Abel mendecak. “Ck! Aku serius sih, Dav.”
“Iya-iya, bintangnya bagus banget, kok. Seperti mata kamu yang bersinar-sinar saat aku melihatnya,” gombal David sambil mengedipkan sebelah matanya.
“Aduh, Dav. Nggak mempan aku digombalin sama kamu,” dusta Abel. Padahal ya, hati Abel tuh sudah mirip sama kembang api yang meletup-letup.
“Bohong, kan? Udah ngaku aja, Bel!”
“Enak aja! Siapa juga yang bohong?”
“Ah, masa sih, kamu nggak suka aku gombalin gini?” kejar David sambil menjawil dagu Abel. Abel diam dan menatap David sejenak.
“Iya deh, aku ngaku. Aku seneng banget, Dav. Aku seneng kamu gombalin gini. Aku bahagia dengan semua perlakuan manismu ke aku. Kamu tuh emang cowok yang selama ini aku impikan. Kamu baik, ganteng, pengertian. Kamu lengkap, Dav!” ujar Abel sambil menatap David lekat. David terkejut dengan pernyataan Abel yang tak terduga itu. Dia hanya bisa melihat gadis yang ada di sampingnya itu, terpana.
“Abel, kamu .…”
“Cieee … David bisa salah tingkah juga cieee …,” ujar Abel tiba-tiba. David melongo. Dia baru sadar kalau skor mereka sekarang satu sama. Niatnya membuat Abel ge-er malah sekarang Abel yang membuatnya salah tingkah.
“Ah kamu, Bel! Aku kira kamu serius. Oke! Satu sama, ya! Tunggu seranganku berikutnya!”
“Hahaha … tapi kamu seneng kan, Dav? Hahaha …,” Abel tertawa panjang. Tawa yang sebenarnya menutupi rasa grogi yang menyerangnya. Ya, sebenarnya kalimat tadi jujur dari lubuk hati Abel untuk David. Tapi, Abel masih gengsi mengakui bahwa itu benar adanya.
Tiba-tiba, David merengkuh pundak Abel dan menariknya mendekat. Abel terkejut dan hanya bisa diam saat David menyandarkan pipinya pada kepala Abel. Meski mereka sudah bersahabat lama, tapi tiap perlakuan manis David yang tiba-tiba seperti ini masih selalu berhasil membuat Abel deg-degan dan salah tingkah. Badan Abel yang kaku karena kaget, perlahan mulai merasakan kenyamanan di samping David. Mereka berdua terdiam sejenak.

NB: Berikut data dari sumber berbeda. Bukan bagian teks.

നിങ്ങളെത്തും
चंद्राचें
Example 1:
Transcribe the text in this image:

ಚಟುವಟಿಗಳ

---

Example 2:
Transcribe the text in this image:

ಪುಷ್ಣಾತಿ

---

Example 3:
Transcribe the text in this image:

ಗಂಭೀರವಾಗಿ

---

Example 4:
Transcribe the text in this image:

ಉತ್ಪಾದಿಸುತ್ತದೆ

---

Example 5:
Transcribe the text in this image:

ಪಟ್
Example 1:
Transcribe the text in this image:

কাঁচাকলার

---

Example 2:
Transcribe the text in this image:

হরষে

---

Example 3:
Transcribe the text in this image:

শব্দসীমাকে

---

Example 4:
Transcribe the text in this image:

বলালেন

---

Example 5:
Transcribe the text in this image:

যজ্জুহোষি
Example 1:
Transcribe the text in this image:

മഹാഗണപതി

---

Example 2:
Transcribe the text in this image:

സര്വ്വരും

“Dav?” Abel memecah keheningan.
“Hmmm?”
“Aku nggak lagi mimpi, kan, ini?”
“Iya, ini bukan mimpi, Abel-ku sayang,” jawab David. Lalu secara tiba-tiba, David mencubit pipi Abel. Abel menarik kepalanya dari bahu David.

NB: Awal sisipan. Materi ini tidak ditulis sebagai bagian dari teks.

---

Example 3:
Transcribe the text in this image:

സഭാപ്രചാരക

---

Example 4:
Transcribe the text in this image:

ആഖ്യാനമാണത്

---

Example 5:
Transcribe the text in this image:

“Ih!!! Genit banget, sih! Bilangin Mama, nih!”
David menjulurkan lidahnya. “Coba aja kalau berani, hahaha ....”
“David!”
Selalu aja gini ujungnya. Gue, kan, masih pengin romantis-romantisan sama cowok gue.
“Katanya kangen, kok sekarang marah-marah?” ledek David.

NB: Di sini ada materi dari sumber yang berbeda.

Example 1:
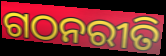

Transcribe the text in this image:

ଗଠନରୀତି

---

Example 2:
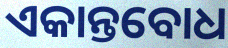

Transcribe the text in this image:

ଏକାନ୍ତବୋଧ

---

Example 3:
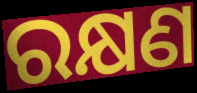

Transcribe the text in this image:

ରକ୍ଷଣ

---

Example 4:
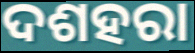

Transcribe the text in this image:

ଦଶହରା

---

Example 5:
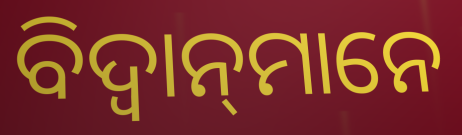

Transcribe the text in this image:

ବିଦ୍ୱାନ୍‌ମାନେ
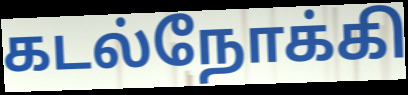
கடல்நோக்கி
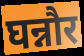
घन्नौर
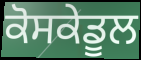
ਕੋਸਕੇਡੂਲ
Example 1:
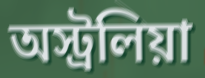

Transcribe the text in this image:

অস্ট্রলিয়া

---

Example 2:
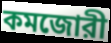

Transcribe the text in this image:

কমজোরী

Abel melipat tangannya. “Aku nggak bilang kangen kok, cuma pengin ketemu kamu aja.”
Ya, sebenernya kangen juga, sih ....
“Memangnya ada apa, Bel? Tumben ….”
“Aku mau ngomong serius nih, jangan diledekin,” pinta Abel bersungguh-sungguh.
“Iya, Abel-ku. Aku janji nggak ngeledekin,” jawab David tak kalah serius. Abel diam dan menatap David. Dia sedang berusaha mencari kata-kata yang tepat untuk mengungkapkan isi hatinya untuk David saat itu.